Passage shown:
********

CODEWITHSUNDEEP
javascriptphpjqueryjsonajax
Peter Kim
Peter Kim

Reputation: 13

Jquery AJAX not taking in JSON from the php file

I have been trying to fetch data from the server using jquery .ajax function. However it's not working whenever I give data Type as JSON.

It works fine when I don't define dataType, but I need dataType to be JSON..

Below are the codes.

Practice.php

<!DOCTYPE html>
    <html>
      <head>
        <meta charset="utf-8">
        <title>Practice</title>

        <?php
          require("db.php");
         ?>
         <script src="https://ajax.googleapis.com/ajax/libs/jquery/3.2.1/jquery.min.js"></script>

      </head>
      <body>
        <div>Why doesn't it work..</div>
        <div id="demo"></div>
        <button type="button" id="button" name="button">button</button>
      </body>
      <script>
      //Load table
      $('#button').on('click', function(){
        // var please = 1;
        $.ajax({
          type: 'POST',
          url: 'AJAX.php',
          // data: {id: please},
          dataType: 'json',
          success: function(data) {
            $('#demo').text('Worked!');
            console.log(data);
          },
          error: function(error) {
            $('#demo').text('Error : ' + error);
            console.log(error);
          }
        });
      });
      </script>

    </html>

AJAX.php

<!DOCTYPE html>
    <html>
      <head>
        <meta charset="utf-8">
        <title>Ajax Practice</title>

        <?php
          require("db.php");
         ?>

      </head>
      <body>

      <?php
        if (isset($_POST["id"])) {
          $id = $_POST["id"];
        } else {
          $id = 1;
        }
        $stmt = $conn->prepare("SELECT * FROM projects WHERE id=$id");
        $stmt->execute();
        $all = $stmt->fetchAll(PDO::FETCH_ASSOC);
        $all = json_encode($all);

        echo $all;

       ?>

      </body>

    </html>

And here is the result of the echo..

********

Given information:
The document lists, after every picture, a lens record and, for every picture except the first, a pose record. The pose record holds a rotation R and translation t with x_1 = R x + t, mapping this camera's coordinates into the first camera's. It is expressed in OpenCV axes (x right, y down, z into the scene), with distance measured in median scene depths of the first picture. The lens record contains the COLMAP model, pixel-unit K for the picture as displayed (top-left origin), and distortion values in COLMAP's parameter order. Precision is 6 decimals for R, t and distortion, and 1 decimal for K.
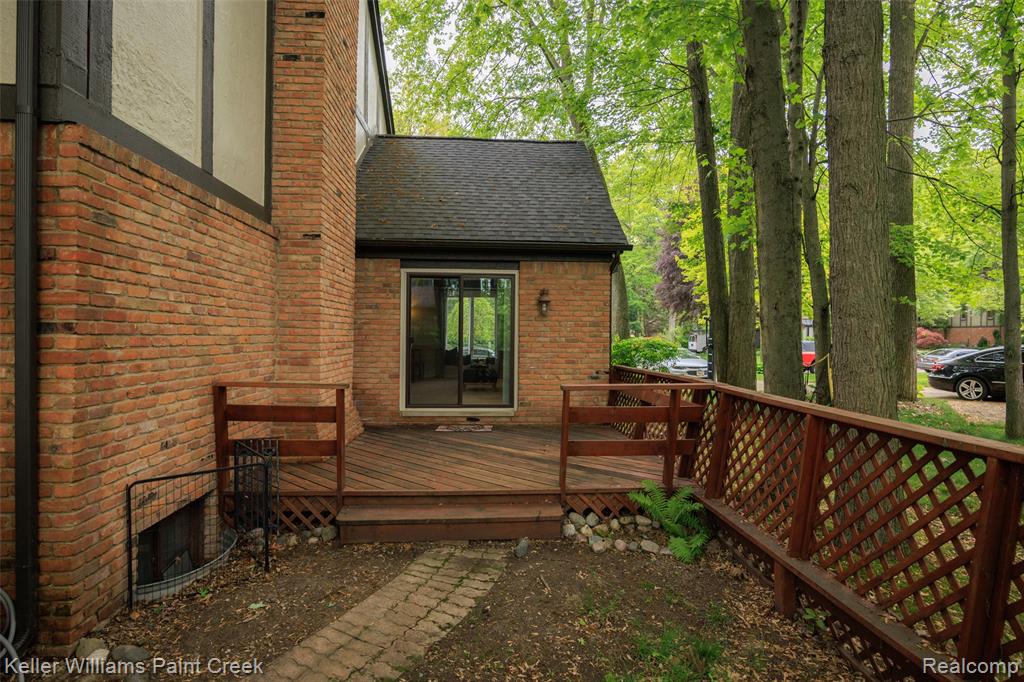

********

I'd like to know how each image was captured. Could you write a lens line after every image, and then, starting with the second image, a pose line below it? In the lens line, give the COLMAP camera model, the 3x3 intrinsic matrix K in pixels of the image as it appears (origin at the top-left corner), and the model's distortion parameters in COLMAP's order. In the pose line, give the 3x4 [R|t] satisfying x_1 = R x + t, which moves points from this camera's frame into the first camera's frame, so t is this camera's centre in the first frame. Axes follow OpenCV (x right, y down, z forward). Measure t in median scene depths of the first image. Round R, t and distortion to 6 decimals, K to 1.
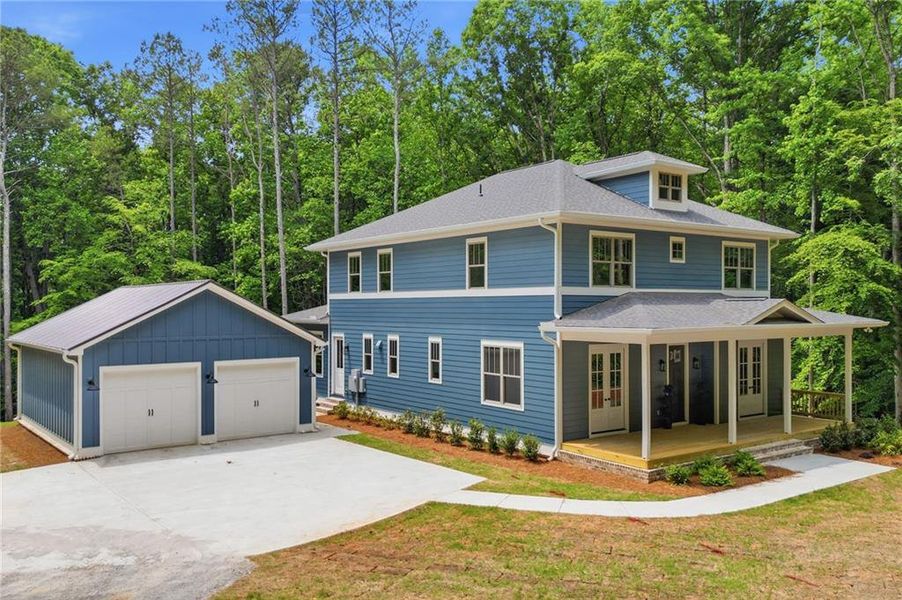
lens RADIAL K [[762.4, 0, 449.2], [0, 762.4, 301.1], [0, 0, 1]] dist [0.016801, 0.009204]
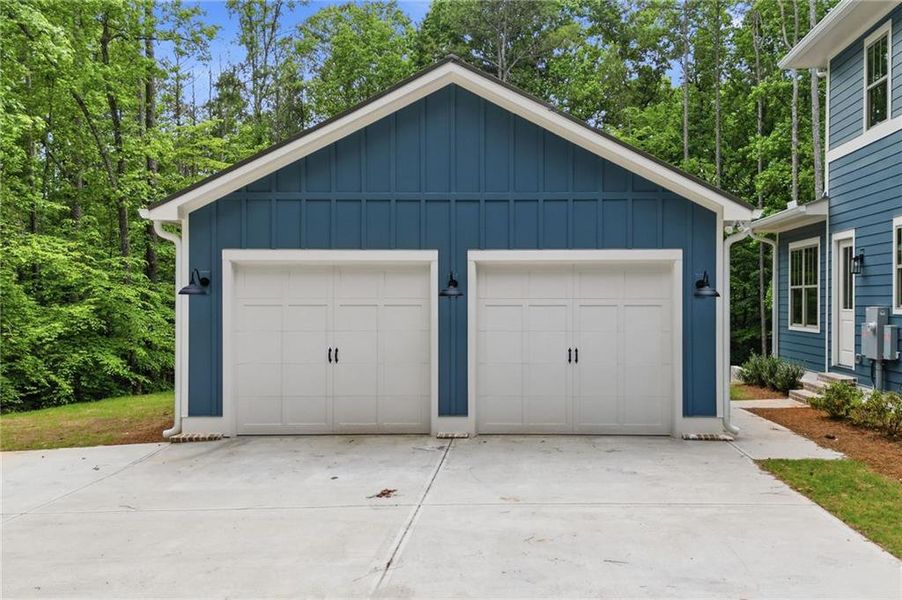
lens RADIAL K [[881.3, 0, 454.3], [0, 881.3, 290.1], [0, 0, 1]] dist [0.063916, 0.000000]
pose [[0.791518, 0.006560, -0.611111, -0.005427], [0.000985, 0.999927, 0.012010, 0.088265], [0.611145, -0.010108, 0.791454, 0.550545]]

********

Tasks to complete:
• a. Output the part of the jQuery AJAX forum post from "CODEWITHSUNDEEP" up to and including "are the codes.".
• b. In the jQuery AJAX forum post, which database table does the query in AJAX.php select from?

Per-task outputs:
• a.
CODEWITHSUNDEEP
javascriptphpjqueryjsonajax
Peter Kim
Peter Kim

Reputation: 13

Jquery AJAX not taking in JSON from the php file

I have been trying to fetch data from the server using jquery .ajax function. However it's not working whenever I give data Type as JSON.

It works fine when I don't define dataType, but I need dataType to be JSON..

Below are the codes.

• b. The projects table.